[The data]
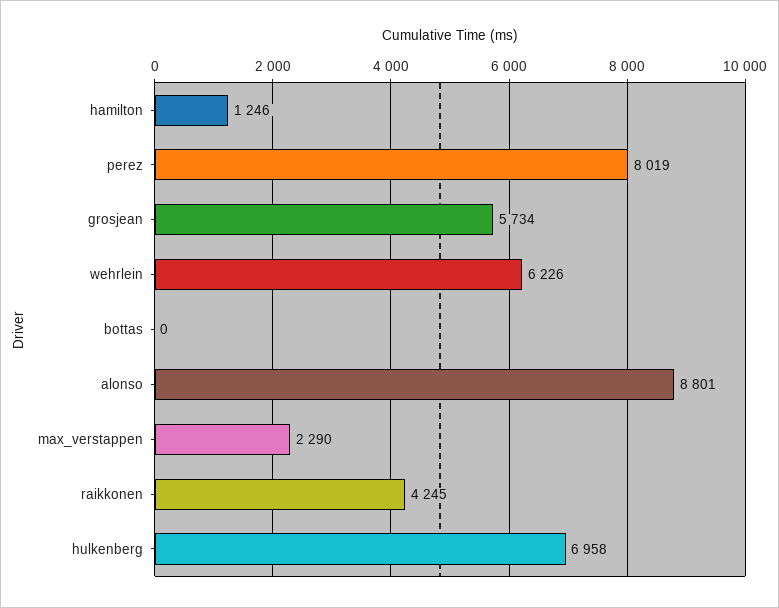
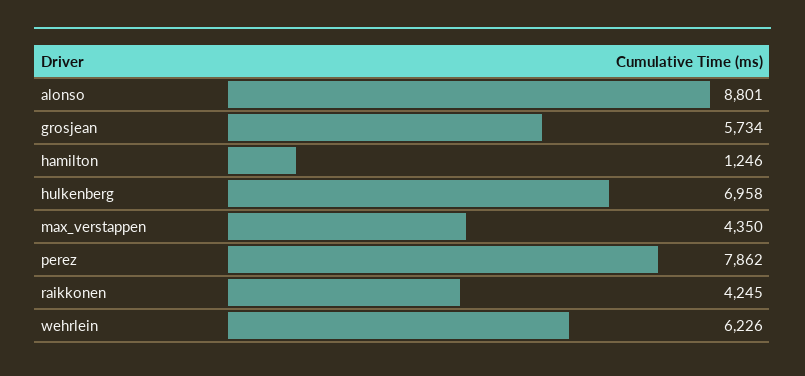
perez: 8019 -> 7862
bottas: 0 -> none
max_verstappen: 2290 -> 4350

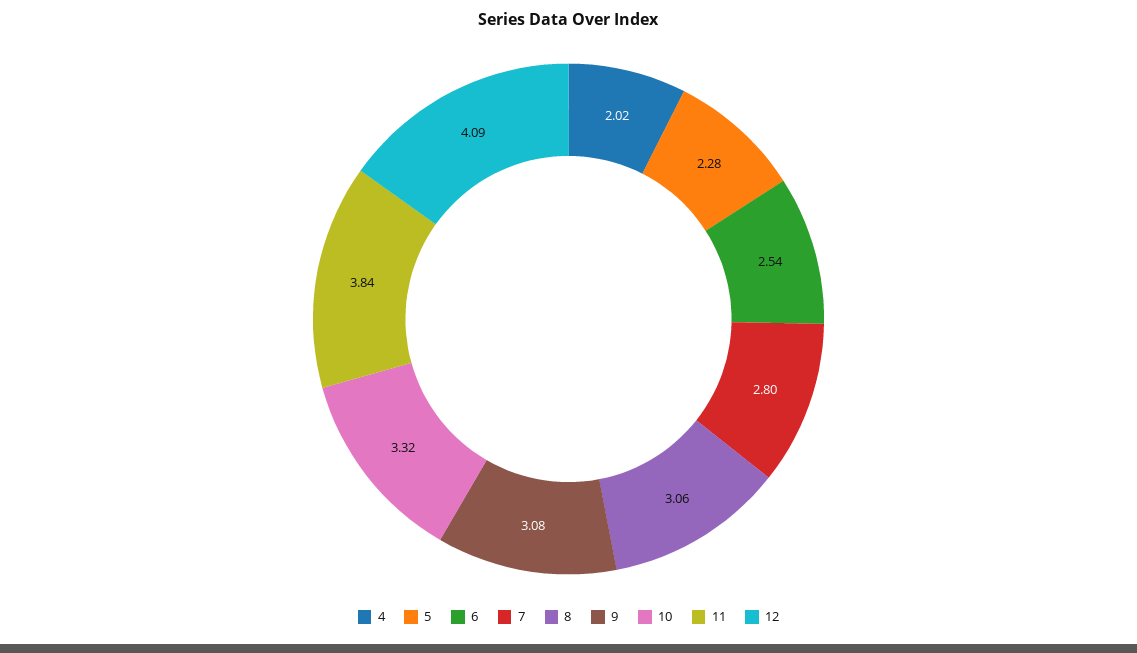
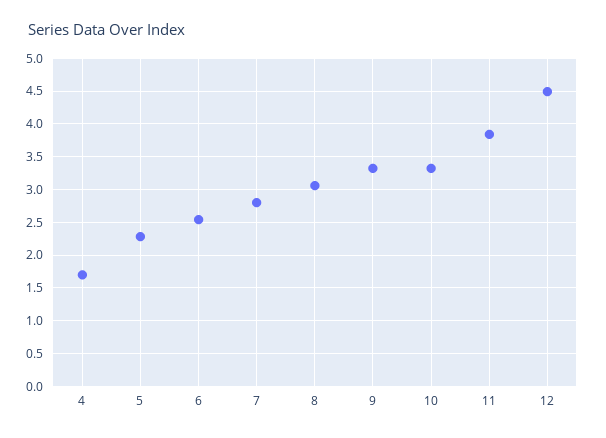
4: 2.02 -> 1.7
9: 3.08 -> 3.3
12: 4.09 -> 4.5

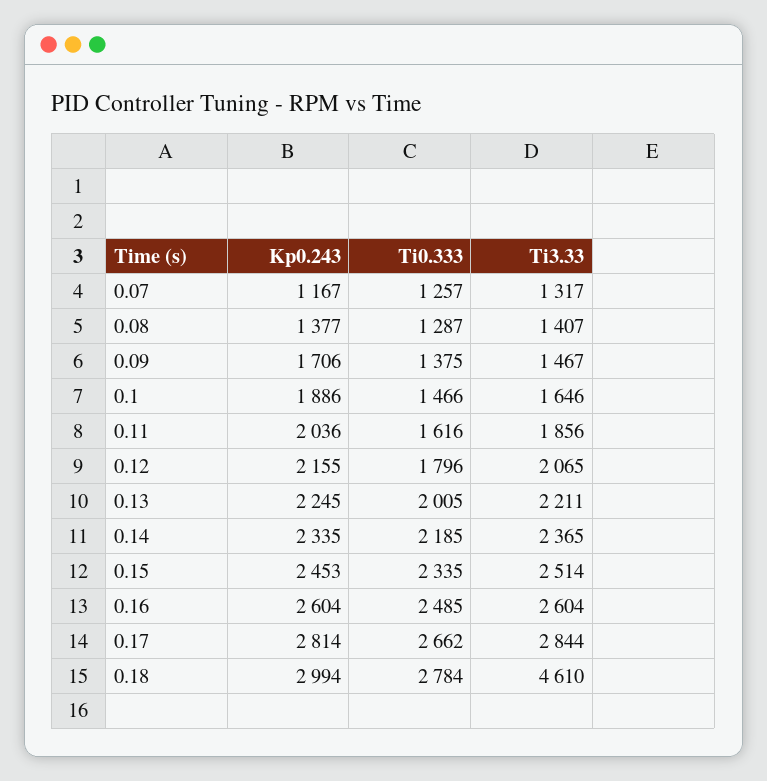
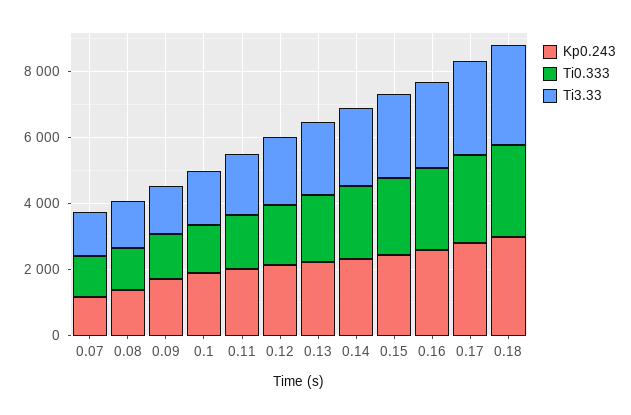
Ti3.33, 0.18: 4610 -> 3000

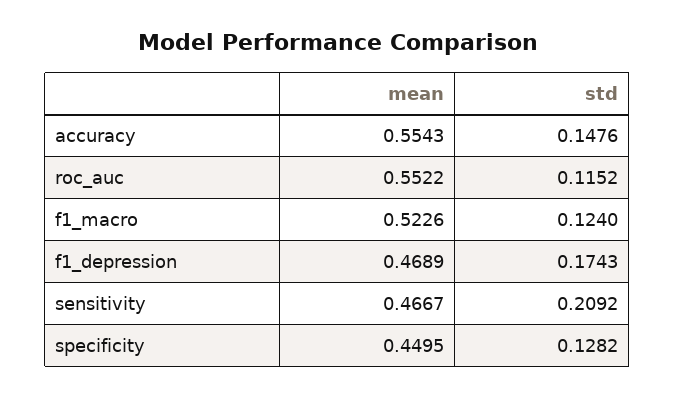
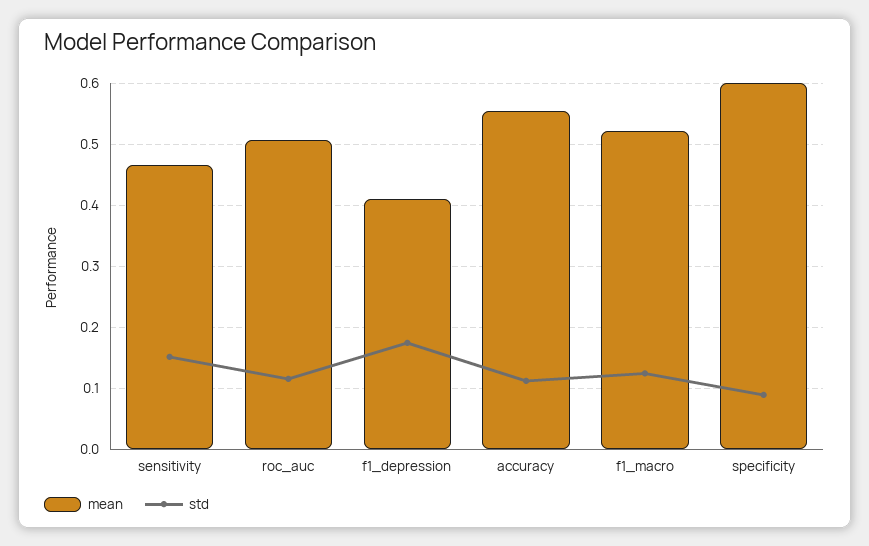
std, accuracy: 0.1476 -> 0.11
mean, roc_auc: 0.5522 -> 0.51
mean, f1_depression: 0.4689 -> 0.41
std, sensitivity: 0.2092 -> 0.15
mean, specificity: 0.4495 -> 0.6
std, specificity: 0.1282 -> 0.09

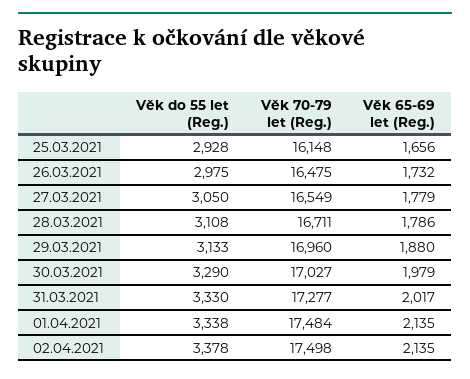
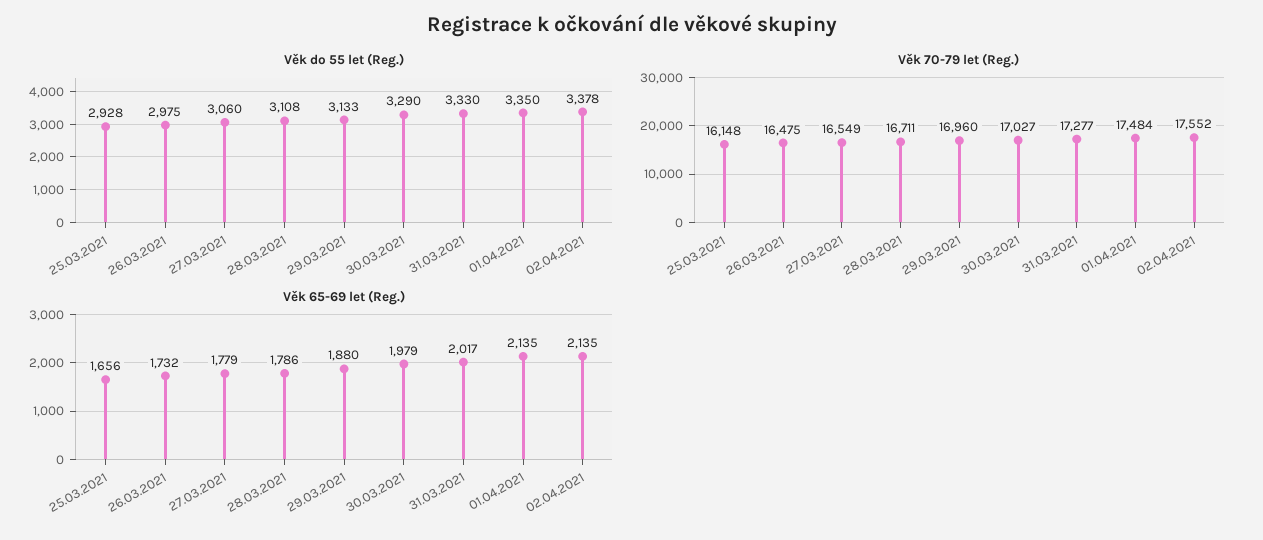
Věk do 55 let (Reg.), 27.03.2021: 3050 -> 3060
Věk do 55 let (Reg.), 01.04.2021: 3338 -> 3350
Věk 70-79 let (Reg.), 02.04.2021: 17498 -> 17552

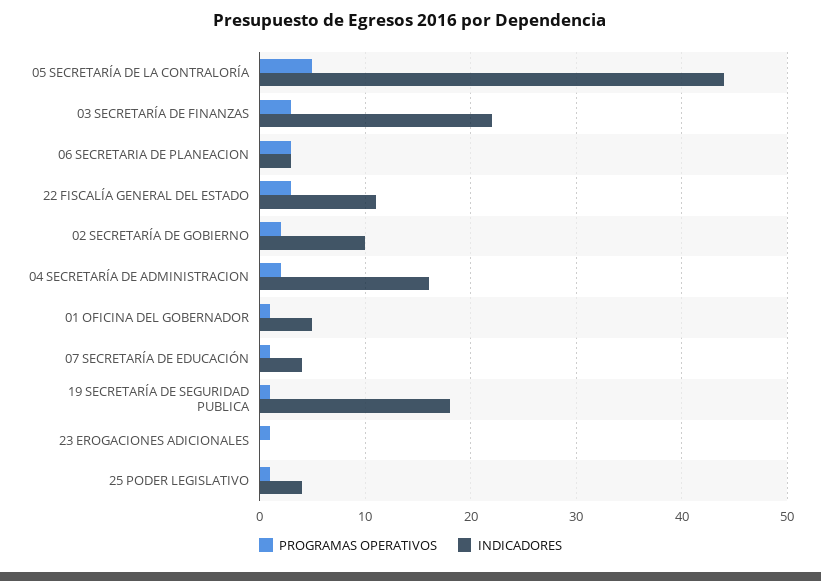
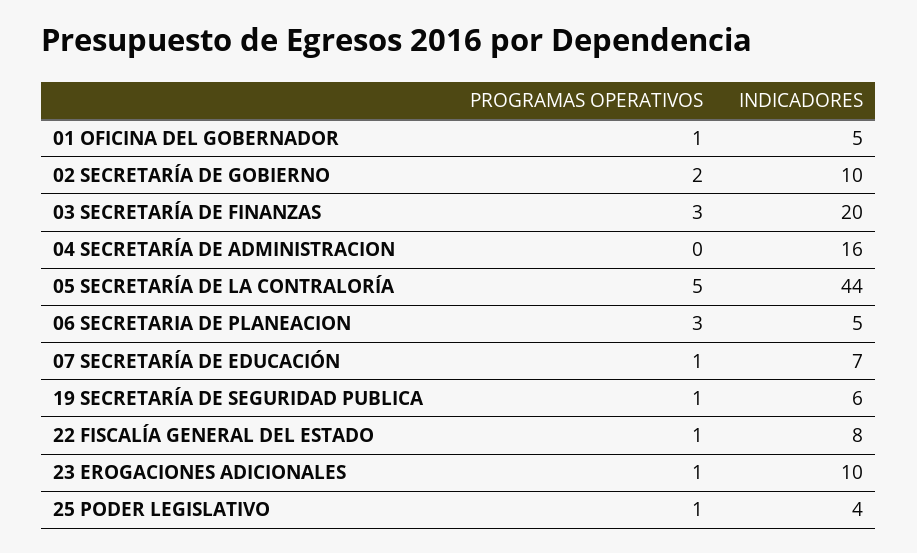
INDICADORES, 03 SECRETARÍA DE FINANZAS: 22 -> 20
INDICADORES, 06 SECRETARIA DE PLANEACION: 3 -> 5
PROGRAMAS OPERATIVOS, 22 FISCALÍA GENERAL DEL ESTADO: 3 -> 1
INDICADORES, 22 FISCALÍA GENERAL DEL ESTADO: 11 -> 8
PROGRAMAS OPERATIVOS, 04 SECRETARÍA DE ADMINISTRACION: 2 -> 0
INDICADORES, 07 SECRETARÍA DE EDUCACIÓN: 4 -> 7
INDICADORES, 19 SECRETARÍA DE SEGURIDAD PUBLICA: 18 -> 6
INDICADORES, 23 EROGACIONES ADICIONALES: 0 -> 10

[What to work on] Please copy the data above exactly; the pictures do not belong in the copy.

[Output of the exercise]
perez: 8019 -> 7862
bottas: 0 -> none
max_verstappen: 2290 -> 4350

4: 2.02 -> 1.7
9: 3.08 -> 3.3
12: 4.09 -> 4.5

Ti3.33, 0.18: 4610 -> 3000

std, accuracy: 0.1476 -> 0.11
mean, roc_auc: 0.5522 -> 0.51
mean, f1_depression: 0.4689 -> 0.41
std, sensitivity: 0.2092 -> 0.15
mean, specificity: 0.4495 -> 0.6
std, specificity: 0.1282 -> 0.09

Věk do 55 let (Reg.), 27.03.2021: 3050 -> 3060
Věk do 55 let (Reg.), 01.04.2021: 3338 -> 3350
Věk 70-79 let (Reg.), 02.04.2021: 17498 -> 17552

INDICADORES, 03 SECRETARÍA DE FINANZAS: 22 -> 20
INDICADORES, 06 SECRETARIA DE PLANEACION: 3 -> 5
PROGRAMAS OPERATIVOS, 22 FISCALÍA GENERAL DEL ESTADO: 3 -> 1
INDICADORES, 22 FISCALÍA GENERAL DEL ESTADO: 11 -> 8
PROGRAMAS OPERATIVOS, 04 SECRETARÍA DE ADMINISTRACION: 2 -> 0
INDICADORES, 07 SECRETARÍA DE EDUCACIÓN: 4 -> 7
INDICADORES, 19 SECRETARÍA DE SEGURIDAD PUBLICA: 18 -> 6
INDICADORES, 23 EROGACIONES ADICIONALES: 0 -> 10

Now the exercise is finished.